Mais, là encore, l’évaluation du degré de satisfaction réelle des
citoyens n’est guère appréciée. Si on voit apparaître des sondages destinés à
mesurer le degré de satisfaction du public, l’administration n’a guère mis au point
ses propres instruments de mesure de l’adéquation entre la vocation affirmée -le
service de l’intérêt général- et l’action réalisée.

Ce bilan coûts-avantages s’impose pourtant dans tous les domaines de l’action administrative pour éviter que, sous le couvert du service public, l’inflation administrative ne progresse et ne s’amplifie.
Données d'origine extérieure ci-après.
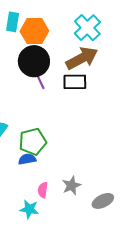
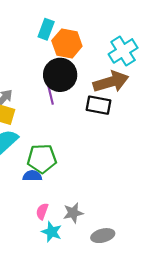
purple line: (40, 80) -> (50, 94), moved
cyan star: (29, 209) -> (52, 232), moved

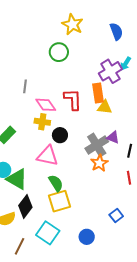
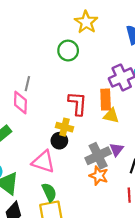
pink diamond: (46, 105) -> (20, 102), moved, turned 30
yellow cross: (42, 122) -> (64, 127), moved
purple triangle: (113, 137) -> (117, 149), turned 40
orange star: (99, 163) -> (99, 176), turned -30

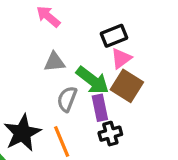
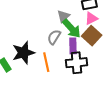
gray triangle: (54, 62) -> (63, 16), moved, turned -48
black cross: (110, 134) -> (76, 63), size x1.5

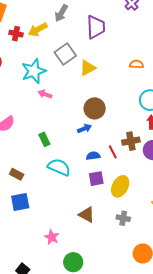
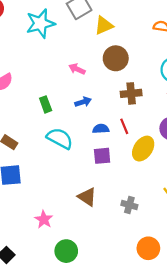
pink arrow: (45, 94) -> (77, 69), moved
brown circle: (95, 108) -> (116, 58), moved
blue arrow: (84, 128) -> (83, 102), moved
brown cross: (131, 141) -> (131, 93), moved
yellow ellipse: (120, 186) -> (143, 149), moved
Cette évaluation s’impose également à tout instant pour mesurer les
avantages et inconvénients respectifs de la gestion publique et de la gestion
privée. Non pour imposer une doctrine mais pour prendre des décisions
éclairées qui répondront aux exigences de l’heure
. Lorsque dans l’avant-guerre, les chemins de fer furent nationalisés en France, c’est parce que les réseaux privés morcelés et mal gérés ne permettaient pas de répondre aux
attentes du public. Cette gestion s’impose-t-elle aujourd’hui et la réponse
peut-elle être la même en France et en Grande-Bretagne où l’état du réseau
privatisé ressemble à celui de la France de 1936 ?
Les audits évaluatifs doivent apporter les réponses qui permet-
tront au pouvoir politique de prendre des décisions éclairées.
Le service public ne doit plus être un pavillon de complaisance mais,
plus simplement, l’étendard de besoins collectifs assumés dans l’excellence.

Et j’en reviens à la question de la Poste : plutôt qu’une réponse abstraite et doctrinale au problème du statut, je préfère que l’on se décide en fonction des besoins et des attentes des citoyens.